SEOでどのように競合と戦っていくか。
多くのサイトがSEOに取り組んでいる今、ただ閉じた世界でサイト改善していくのではなく、競合やユーザーに視点を向け戦略を検討していく必要が出てきた。今回はSEOで自社の戦略を考える際の一つのモデルを紹介する。
SEOは大手と中小では戦い方が異なる。中小はブランド力やドメイン、コンテンツなどにが豊富な大手と同じことをやっても、勝つことができないばかりではなく、検索結果10位以内に入れないことは多い。
例えば以下のように業界のキーワードを9つのマトリクスに分類して、どこを狙っていくべきか考えてみる。
縦軸は検索ボリュームで分類している。今回は大・中・小で分類しているが、可能であれば検索ボリュームの軸は、業界のキーワードボリュームの分布状態から定量化する。
横軸はユーザーのフェーズを潜在層・準顕在層・顕在層に分けて分類している。潜在層(購入意欲が低い)、準顕在層(購入意欲が湧いてきている)、顕在層(購入意欲が高い)に分類している。ユーザーのフェーズは定量的に分類することが難しいが、過去流入時のCVRなどからあえて定量化してみたり、何かしらルールを決めることで分類することが出来る。
上記の中で1)の領域は、検索ボリュームが大きく、かつ顕在ユーザーの検索するキーワードである。極めて重要度の高いキーワードであるが多くの場合競合が過密状態にある。またそもそもこのエリアに該当するキーワードは、存在しない可能性もある。
どのエリアを狙っていくべきか。
1)から6)まで番号を振ったか、ブランド力の高い大手と中小では、狙っていくエリアを変えると良いだよう。
1)から3)のエリアは多くの場合、極めて競争過密なレッドオーシャンになる。このエリアを積極的に狙っていくためは、以下の質問を客観性を持って答える必要がある。
そもそもエリアにまだ未取得のキーワードがあるのかどうかと、そのキーワードにおいて競合に勝てる角度が高いと証明できるかどうかである。
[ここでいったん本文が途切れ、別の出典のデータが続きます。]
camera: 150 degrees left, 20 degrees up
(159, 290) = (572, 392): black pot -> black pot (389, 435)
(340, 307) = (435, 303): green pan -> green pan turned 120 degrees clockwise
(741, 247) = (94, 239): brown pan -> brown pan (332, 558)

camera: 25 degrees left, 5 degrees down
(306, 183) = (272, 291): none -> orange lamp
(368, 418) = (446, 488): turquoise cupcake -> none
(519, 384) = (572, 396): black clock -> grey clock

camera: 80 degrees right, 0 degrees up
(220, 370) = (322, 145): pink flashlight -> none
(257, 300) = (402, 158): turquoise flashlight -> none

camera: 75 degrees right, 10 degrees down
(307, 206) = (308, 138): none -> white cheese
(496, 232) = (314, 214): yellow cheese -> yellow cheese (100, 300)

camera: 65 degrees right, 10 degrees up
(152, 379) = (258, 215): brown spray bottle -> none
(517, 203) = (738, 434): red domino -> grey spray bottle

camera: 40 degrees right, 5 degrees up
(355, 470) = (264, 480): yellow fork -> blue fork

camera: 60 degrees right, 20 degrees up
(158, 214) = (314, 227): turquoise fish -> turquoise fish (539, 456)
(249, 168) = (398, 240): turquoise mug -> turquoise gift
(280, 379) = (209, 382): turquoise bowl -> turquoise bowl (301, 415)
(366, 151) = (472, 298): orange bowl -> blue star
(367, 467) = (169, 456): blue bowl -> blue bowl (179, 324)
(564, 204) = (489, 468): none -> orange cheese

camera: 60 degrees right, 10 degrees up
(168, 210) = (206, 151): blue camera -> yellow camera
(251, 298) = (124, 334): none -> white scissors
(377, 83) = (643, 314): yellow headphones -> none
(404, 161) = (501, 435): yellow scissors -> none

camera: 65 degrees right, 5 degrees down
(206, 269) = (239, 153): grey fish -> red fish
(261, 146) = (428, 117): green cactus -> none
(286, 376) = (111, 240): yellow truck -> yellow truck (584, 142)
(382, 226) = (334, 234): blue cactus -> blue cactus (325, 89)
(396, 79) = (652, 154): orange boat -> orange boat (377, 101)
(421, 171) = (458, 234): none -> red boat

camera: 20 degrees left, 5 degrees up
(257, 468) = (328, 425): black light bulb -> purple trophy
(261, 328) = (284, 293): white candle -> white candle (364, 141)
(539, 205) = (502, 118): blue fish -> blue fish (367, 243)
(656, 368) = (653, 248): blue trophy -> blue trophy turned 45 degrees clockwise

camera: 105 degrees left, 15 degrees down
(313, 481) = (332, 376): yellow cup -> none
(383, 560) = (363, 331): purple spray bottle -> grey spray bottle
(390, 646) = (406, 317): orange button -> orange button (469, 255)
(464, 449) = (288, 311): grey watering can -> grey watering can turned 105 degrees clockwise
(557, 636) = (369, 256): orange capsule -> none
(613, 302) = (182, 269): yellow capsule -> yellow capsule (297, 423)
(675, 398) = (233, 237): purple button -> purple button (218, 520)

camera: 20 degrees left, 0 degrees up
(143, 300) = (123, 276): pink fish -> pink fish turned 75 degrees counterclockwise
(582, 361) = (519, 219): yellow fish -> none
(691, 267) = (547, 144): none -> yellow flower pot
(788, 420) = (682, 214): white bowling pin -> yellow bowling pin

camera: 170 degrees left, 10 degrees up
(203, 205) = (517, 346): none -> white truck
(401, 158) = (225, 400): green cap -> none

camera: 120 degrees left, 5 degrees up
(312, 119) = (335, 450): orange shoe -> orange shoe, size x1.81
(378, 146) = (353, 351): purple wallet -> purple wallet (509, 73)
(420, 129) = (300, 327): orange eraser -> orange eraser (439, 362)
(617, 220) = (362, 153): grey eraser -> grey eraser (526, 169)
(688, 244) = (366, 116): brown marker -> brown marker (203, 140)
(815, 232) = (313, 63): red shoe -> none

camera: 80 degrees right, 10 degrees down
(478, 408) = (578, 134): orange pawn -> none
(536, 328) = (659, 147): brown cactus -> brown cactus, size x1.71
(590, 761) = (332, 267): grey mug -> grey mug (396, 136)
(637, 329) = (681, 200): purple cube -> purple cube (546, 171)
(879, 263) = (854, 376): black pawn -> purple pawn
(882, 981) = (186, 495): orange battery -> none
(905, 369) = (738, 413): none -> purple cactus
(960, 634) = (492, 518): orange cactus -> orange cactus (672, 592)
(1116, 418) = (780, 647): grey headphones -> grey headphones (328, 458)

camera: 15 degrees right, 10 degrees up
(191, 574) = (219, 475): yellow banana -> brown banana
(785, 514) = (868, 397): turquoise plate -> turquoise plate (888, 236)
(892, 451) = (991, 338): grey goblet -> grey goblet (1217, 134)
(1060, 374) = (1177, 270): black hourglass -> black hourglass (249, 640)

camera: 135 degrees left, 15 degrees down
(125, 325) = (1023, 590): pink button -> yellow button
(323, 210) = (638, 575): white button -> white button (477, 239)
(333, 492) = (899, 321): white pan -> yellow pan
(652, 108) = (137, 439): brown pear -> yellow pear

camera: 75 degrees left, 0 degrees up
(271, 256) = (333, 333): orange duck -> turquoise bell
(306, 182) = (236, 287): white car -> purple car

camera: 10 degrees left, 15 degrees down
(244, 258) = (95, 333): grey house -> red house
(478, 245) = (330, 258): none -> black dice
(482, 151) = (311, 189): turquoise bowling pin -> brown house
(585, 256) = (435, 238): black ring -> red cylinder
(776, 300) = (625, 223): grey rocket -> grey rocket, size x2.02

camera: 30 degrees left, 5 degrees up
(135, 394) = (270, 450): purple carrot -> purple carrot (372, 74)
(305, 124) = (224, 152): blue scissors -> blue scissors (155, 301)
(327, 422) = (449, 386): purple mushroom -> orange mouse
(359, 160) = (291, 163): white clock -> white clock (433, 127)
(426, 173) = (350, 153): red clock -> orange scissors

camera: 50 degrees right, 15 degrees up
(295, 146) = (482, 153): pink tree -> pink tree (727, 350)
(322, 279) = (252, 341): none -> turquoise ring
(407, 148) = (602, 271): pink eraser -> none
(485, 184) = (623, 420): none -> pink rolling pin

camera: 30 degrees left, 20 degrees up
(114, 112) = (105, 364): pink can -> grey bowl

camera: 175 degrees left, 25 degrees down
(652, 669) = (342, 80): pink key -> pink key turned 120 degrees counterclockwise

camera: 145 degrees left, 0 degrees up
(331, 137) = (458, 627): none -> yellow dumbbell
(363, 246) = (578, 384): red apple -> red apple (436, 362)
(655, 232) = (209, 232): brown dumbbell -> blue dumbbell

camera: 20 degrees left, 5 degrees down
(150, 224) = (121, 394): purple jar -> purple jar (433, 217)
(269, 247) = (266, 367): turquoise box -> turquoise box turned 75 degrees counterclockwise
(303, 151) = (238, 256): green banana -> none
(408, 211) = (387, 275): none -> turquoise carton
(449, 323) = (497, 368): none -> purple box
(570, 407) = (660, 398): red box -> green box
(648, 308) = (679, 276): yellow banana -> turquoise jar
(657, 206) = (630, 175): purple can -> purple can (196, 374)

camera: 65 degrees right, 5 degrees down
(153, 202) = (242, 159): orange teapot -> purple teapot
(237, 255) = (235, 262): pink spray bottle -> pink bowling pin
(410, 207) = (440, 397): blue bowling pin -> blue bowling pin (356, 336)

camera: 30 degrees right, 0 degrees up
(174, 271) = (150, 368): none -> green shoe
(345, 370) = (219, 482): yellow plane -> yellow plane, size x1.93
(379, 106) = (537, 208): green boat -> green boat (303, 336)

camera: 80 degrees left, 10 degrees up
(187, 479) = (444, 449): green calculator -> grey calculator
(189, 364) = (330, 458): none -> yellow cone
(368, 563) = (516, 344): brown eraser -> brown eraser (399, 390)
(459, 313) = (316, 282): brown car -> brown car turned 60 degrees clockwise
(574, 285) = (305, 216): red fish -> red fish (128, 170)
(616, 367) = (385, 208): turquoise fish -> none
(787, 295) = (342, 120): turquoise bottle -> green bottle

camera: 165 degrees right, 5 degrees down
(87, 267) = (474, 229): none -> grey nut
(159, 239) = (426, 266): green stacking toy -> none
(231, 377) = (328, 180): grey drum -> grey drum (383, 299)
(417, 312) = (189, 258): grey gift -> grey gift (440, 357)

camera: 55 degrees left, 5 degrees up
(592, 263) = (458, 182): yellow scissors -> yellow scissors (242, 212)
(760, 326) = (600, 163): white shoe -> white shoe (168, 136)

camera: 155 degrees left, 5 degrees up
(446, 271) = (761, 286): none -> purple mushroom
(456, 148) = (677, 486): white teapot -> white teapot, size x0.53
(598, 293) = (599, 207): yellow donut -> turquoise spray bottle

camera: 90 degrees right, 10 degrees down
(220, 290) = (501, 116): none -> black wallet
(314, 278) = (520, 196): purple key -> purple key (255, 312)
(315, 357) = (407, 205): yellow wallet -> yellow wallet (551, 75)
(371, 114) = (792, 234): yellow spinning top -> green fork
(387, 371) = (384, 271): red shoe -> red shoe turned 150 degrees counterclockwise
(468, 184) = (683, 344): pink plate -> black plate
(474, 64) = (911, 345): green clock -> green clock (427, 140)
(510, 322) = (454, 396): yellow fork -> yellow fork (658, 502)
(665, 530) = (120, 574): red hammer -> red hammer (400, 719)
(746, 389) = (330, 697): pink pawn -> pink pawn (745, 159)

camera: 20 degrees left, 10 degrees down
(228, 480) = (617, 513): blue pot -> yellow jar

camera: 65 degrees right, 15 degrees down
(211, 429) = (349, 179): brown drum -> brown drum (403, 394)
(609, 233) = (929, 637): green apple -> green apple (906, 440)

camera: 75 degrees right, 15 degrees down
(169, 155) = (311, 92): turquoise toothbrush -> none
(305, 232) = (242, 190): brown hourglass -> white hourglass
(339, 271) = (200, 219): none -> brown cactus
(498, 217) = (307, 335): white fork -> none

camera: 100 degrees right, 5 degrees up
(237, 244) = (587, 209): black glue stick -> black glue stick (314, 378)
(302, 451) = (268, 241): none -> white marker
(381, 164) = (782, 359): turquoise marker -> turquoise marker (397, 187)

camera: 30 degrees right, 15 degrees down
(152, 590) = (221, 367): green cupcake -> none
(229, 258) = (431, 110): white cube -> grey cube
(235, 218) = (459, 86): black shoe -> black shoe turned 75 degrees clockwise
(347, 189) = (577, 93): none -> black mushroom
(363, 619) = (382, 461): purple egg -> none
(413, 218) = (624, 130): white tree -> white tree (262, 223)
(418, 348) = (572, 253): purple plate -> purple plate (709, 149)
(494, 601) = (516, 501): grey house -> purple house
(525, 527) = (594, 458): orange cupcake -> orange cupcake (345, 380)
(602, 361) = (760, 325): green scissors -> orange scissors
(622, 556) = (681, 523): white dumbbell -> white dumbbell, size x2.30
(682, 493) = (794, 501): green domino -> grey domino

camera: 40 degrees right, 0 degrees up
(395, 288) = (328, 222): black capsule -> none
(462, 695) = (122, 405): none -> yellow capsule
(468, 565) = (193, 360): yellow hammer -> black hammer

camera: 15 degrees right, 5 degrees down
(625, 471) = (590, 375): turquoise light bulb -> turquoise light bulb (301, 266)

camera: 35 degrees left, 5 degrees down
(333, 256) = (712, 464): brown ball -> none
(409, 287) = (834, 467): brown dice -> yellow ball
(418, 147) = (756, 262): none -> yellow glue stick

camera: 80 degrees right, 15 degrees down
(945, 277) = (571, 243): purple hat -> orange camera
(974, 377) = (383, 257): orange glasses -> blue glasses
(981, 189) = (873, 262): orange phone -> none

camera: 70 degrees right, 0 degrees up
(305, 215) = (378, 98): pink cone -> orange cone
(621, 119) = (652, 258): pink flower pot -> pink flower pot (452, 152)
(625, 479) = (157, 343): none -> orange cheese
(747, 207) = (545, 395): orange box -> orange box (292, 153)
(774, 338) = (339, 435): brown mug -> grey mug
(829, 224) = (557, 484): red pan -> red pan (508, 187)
仮に上記が満たせるようであれば、1)から3)の番号の順番に市場を攻めていけば良いだろう。これは強者の戦い方である。いかに網羅的に市場を優先度高いエリアから潰していけるのかを考える。また1)の中でもさらに特定の領域に強みがある場合、その領域を獲得した後、横展開して市場を攻めていく。
逆に上記を満たせない場合は、4)から6)のブルーオーシャンから狙っていく必要があるだろう。ブルーオーシャン領域はキーワードのバリエーションが多く、まだ大手競合が獲得していない部分が残されている可能性はある。
またはもう一つの戦い方として、競合の持っていないような全く新しいキーワード市場を発見したり、市場創造する方向性もある。そもそも競合がSEOを実施していない市場を狙うため、勝ちやすいが、この発見にはユーザーの深い理解や、未開拓に挑戦するリスクテイキングが必要になるだろう。
エリアによって訴求方法は異なる。
狙っていくエリアが決まったら、エリアのユーザーに対する訴求方法を考える。
通常潜在層から顕在層に向かって、キーワードのバリエーションは少なくなっていく。キーワードのバリエーションが多くポテンシャルはあるが、購買意欲の低い潜在層エリアでは直接の成約を訴求ふるのではなく、まずはリード獲得や認知度拡大を目的とする。近年流行っているコンテンツマーケティングの考え方である。
また同じ要領で準健在層には比較などを促すコンテンツ、顕在層には少ないステップでcvできるコンテンツを用意する。
これで自社の戦う戦場と、戦い方を決めることができる。
今回はSEOで競合と戦っていくための一つの戦略の考え方を紹介した。
特にプレイヤーが多く、SEOへの投資額も大きい旅行や不動産、小売、人材業界などは自社の戦い方を考えないと、厳しい戦いを強いられることは多いだろう。重要なのはSEOも自社に合った戦い方を選択する必要があるということである。
今回のポイント
・SEOには大手と中小では戦い方が異なる。競合とユーザーを注視し、自社に合った戦い方を選択する必要がある。
・キーワード9つのマトリクスで分類し、強者はいかに重要度高いエリアから市場を獲得していけるか、弱者はいかに潜在層の豊富なキーワードバリエーションを獲得していくか考える。
・攻めるマトリクスのポイントにより、コンテンツの目的や訴求方法を変化させる。